*** Extrait du texte
De nature discrète, cet homme à l’allure joviale officie au quatrième étage du Pearl House Building, à PortLouis, où son syndicat a élu domicile. Auguste Follet, 87 ans, se prépare à passer la main à son successeur, le syndicaliste Jean L’Omelette, dont le fils est médecin et chercheur.
C’est en 1972 que l’idée de former l’Organisation de l’unité des artisans (OUA) voit le jour, lorsqu’il travaille sur la propriété sucrière de Médine comme artisan. «Quelques amis syndicalistes et moi avions décidé de créer ce syndicat parce qu’il y avait de gros manquements au niveau des conditions de vie des travailleurs de l’industrie sucrière et que la General Workers Federation (GWF) avait eu des démêlés avec le gouvernement. Il y avait un vide syndical.» L’OUA devait décider en 1974 de déclencher une grève dans l’industrie sucrière, à la suite d’un award rendu public par un comité d’arbitrage qui avait remis en question les droits acquis des travailleurs.
Cette situation devait inciter le gouvernement à mettre en place un second comité d’arbitrage sous la responsabilité du ministère du Travail et des relations industrielles. Ce comité devait recommander que diverses catégories de travailleurs soient reconnues comme des artisans. Le vieux syndicaliste salue à ce chapitre la contribution d’Alex Rima, «qui maîtrisait les techniques de négociation».
Face aux grandes pointures de l’industrie sucrière, Auguste Follet arrive tout de même à les convaincre par rapport à la véracité de ses arguments. Il se souvient de sa lutte pour que les familles des artisans de l’industrie aient droit à une Lump Sum si un travailleur arrivait à mourir après deux ans de service. Auparavant, la famille devait attendre qu’il ait atteint 60 ans.
Cet heureux grand-père se souvient encore de sa lutte pour que les enfants des artisans aient droit à un moyen de transport pour aller à l’école, alors que ce privilège était réservé aux enfants de l’état-major de l’industrie. Autre succès : faire grimper le salaire mensuel des artisans à Rs 555 par mois en 1974, alors qu’au début des années 70, il était de Rs 175.
Auguste Follet indique aussi qu’auparavant, il existait même des travailleurs qui arrivaient jusqu’à l’âge de 60 ans sans pour autant être employé. «Nous avons réussi à nous battre pour qu’après deux années de service, un travailleur soit considéré comme un employé. Autre garantie : lorsqu’un travailleur tombait malade, il avait droit à un moyen de transport pour se rendre à l’hôpital. S’il n’y en avait pas, le travailleur chercherait alors un moyen de transport à ses frais, et se faisait rembourser.»
Aujourd’hui, dit-il, avec la centralisation de l’industrie sucrière et la fermeture de nombreuses sucreries, le rôle de l’OUA diminue d’année en année. «La centralisation affaiblit les syndicats», dit-il. De plus, «il ne reste plus que quelques membres du syndicat aujourd’hui. Je pense que d’ici l’année prochaine, l’OUA pourrait être dissoute.»
******
- _Tâches à effectuer_
1 > D'après le texte consacré à Auguste Follet, en quelle année l'idée de former l'Organisation de l'unité des artisans voit-elle le jour ?
2 > Recopiez le passage du texte consacré à Auguste Follet compris entre "Face aux grandes" et "était de Rs 175.", ces deux segments inclus.
Les données ne jouent aucun rôle ici.
*** Données extraites
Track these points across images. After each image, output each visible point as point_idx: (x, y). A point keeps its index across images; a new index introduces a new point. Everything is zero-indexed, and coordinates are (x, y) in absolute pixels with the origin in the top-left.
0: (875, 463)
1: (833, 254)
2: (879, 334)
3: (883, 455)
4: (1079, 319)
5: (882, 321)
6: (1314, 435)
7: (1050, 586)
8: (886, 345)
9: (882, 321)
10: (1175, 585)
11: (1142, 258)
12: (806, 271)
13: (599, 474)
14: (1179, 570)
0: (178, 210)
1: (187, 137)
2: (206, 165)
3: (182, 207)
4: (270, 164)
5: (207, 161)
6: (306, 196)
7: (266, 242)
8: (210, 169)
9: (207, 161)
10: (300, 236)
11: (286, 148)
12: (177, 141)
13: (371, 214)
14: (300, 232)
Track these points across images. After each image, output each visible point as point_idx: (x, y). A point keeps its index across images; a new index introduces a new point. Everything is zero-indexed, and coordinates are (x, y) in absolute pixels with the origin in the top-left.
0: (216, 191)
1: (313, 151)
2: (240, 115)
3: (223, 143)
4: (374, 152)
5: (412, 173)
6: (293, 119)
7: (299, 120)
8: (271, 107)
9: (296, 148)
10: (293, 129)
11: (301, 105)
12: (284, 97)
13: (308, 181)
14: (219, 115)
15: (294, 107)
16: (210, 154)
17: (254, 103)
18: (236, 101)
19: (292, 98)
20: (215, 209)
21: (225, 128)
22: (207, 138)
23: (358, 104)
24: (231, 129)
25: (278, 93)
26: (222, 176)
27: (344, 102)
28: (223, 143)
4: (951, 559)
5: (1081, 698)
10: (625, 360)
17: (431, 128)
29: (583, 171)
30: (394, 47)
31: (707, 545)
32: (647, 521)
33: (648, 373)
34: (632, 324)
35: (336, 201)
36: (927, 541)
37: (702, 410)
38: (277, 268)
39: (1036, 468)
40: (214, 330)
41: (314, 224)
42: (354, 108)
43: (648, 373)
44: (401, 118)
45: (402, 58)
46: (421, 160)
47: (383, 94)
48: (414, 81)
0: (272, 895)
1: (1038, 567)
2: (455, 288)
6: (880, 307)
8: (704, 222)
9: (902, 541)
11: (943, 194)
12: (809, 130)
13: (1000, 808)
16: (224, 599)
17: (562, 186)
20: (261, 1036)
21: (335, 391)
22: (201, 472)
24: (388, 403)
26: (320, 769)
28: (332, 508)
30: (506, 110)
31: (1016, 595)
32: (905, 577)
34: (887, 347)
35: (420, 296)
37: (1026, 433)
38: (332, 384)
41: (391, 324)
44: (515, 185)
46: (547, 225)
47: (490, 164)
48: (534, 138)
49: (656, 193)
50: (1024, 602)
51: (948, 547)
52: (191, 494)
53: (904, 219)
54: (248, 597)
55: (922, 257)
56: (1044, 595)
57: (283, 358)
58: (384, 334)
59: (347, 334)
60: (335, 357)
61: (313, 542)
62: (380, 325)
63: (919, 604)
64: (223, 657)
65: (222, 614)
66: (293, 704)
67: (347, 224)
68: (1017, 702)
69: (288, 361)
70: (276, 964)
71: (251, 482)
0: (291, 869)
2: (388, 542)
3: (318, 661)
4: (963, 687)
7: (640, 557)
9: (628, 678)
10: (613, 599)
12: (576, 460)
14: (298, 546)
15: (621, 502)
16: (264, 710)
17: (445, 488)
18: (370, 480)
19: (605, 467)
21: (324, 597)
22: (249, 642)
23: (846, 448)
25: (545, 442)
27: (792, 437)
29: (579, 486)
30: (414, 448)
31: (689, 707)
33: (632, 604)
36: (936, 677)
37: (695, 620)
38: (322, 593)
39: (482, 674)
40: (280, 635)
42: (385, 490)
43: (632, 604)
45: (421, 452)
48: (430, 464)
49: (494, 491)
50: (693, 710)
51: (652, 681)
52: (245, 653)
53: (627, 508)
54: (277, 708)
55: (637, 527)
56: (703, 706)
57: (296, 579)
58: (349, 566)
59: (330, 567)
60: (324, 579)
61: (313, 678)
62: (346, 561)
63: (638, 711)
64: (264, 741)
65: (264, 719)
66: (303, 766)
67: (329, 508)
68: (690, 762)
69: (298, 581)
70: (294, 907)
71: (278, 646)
******
- _Liste des réponses_
1 > En 1972.

2 >
Face aux grandes pointures de l’industrie sucrière, Auguste Follet arrive tout de même à les convaincre par rapport à la véracité de ses arguments. Il se souvient de sa lutte pour que les familles des artisans de l’industrie aient droit à une Lump Sum si un travailleur arrivait à mourir après deux ans de service. Auparavant, la famille devait attendre qu’il ait atteint 60 ans.
Cet heureux grand-père se souvient encore de sa lutte pour que les enfants des artisans aient droit à un moyen de transport pour aller à l’école, alors que ce privilège était réservé aux enfants de l’état-major de l’industrie. Autre succès : faire grimper le salaire mensuel des artisans à Rs 555 par mois en 1974, alors qu’au début des années 70, il était de Rs 175.